Full Steem Ahead: Steem-Powered Outdoor History: Pt. 2
- This is a photograph of Rittenhouse Square Park I took during the summer of 2017. Rittenhouse is a popular, open area in the western part of Philadelphia's Center City neighborhood. Would you stop and visit a pop-up exhibit here?
As @engledd explained in the first part of our two-part series on revamping the culture sector here, a great way to engage a broader audience in cultural programming is to bring it to them. This same idea, however, could work in one’s favor regarding fundraising via a platform like Steemit.

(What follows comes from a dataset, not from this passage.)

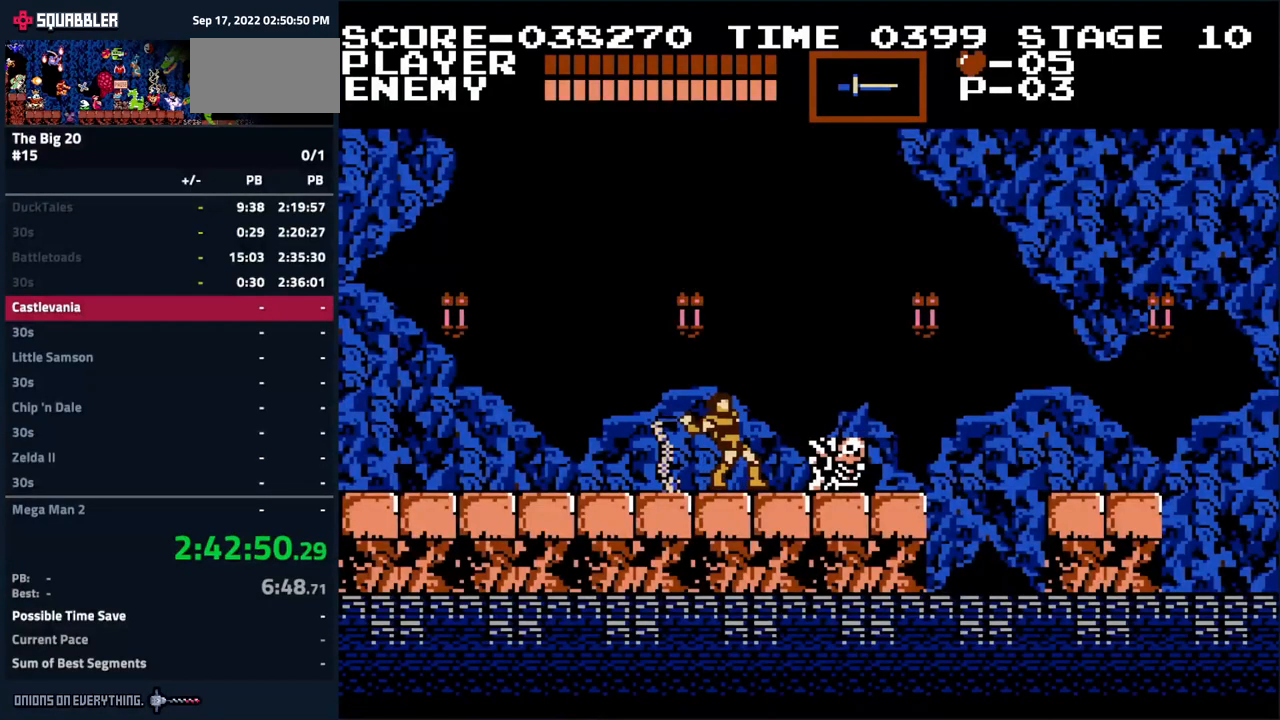
{"buttons": ["A", "DPAD_RIGHT"], "events": [[84, "B", "up"], [334, "A", "down"]]}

For example, to continue with our Spanish Flu pop-up concept, we as a cultural collective could create posts based on the content we intended for ultimate inclusion in the exhibit. Per our preliminary proposal, we suggested the inclusion of multiple narratives, including those from women, African Americans, and people with intellectual and developmental disability and how they were each impacted by the disease. Accordingly, we could easily create multiple posts encompassing these subjects and including the images and so on that we would include in the exhibit.
Creating content as you build and prepare for the exhibit itself is a fine way to generate funds through Steemit, but it also offers an opportunity that most museums and cultural institutions are never offered: community feedback from the start. To this end, in addition to posting about the exhibit’s content, a project could post their plans for the exhibit, how they plan to design and organize the information and ultimately present it to their audience. At the end of each of these posts the author can ask their readers their thoughts. Would an exhibit like this appeal to you? If so why? If not, why not? The readers could contribute to an ongoing conversation throughout the project’s various posts about what they like or would tweak within our project. This is an opportunity cultural institutions never get: the opportunity to build an exhibit with community input and feedback from the beginning. Too often feedback does not occur until an exhibit’s “soft open,” which takes place before the real exhibit opening as a means of gauging initial response to the exhibit. At that point, it’s usually too late to make any substantial changes.
- This photo was taken at the Independence Seaport Museum's opening for their exhibit on the Cruiser Olympia, a U.S. warship from the late 19th and early 20th Century. At this point all revisions were done and the exhibit as we experienced it that day was how it would remain. Photo courtesy of Dr. Hilary Lowe.
With Steemit as a tool at our disposal as a hypothetical cultural institution, we have a vast community of shareholders and interested parties who could share their thoughts with us directly from the beginning. Although Philadelphia’s Steemit community is not nearly as large as those in cities like New York, by crediting the feedback received through Steemit’s global community (Viewers Like You™) we could contribute to the further development and growth of Philadelphia’s own Steemit community, perhaps through the participation of other cultural institutions and museums who wish to emulate our own model of exhibit development and community engagement.
Ultimately we hope our model would expose and open new audiences to history, especially those who don’t usually go to museums. We hope our success using Steemit for both funding and exhibit development would encourage other Philadelphia cultural institutions to consider doing the same.
For now, however, help us out by answering the following in the comments! What content would be interesting to you in a pop-up exhibit? How would you feel about providing feedback on a prospective exhibit here on Steemit? Do you think presenting content from the prospective exhibit ahead of time as a means of fundraising would be a good idea, and would that be something you would want to support?
100% of the SBD rewards from this #explore1918 post will support the Philadelphia History Initiative @phillyhistory. This crypto-experiment conducted by graduate courses at Temple University's Center for Public History and MLA Program, is exploring history and empowering education. Click here to learn more.
I can imagine presenting three or four viable ideas for exhibitions at the same time to help select one. Or, going further back into the work of the collecting institution, using the same technique to ask a wider public what uncatalogued collections should be catalogued first. Or maybe also with potential acquisitions? It may be an effective (way to frontload programming and engagement. (Good for data collection but also for actual work.)
@sndbox showed with their #SteemPark that a backer model, ala Kickstarter, could work for an exhibit. I think it's a great idea! As for choosing a topic or content, I think that depends on where you perceive demand or a need and who you want to engage. Good questions though!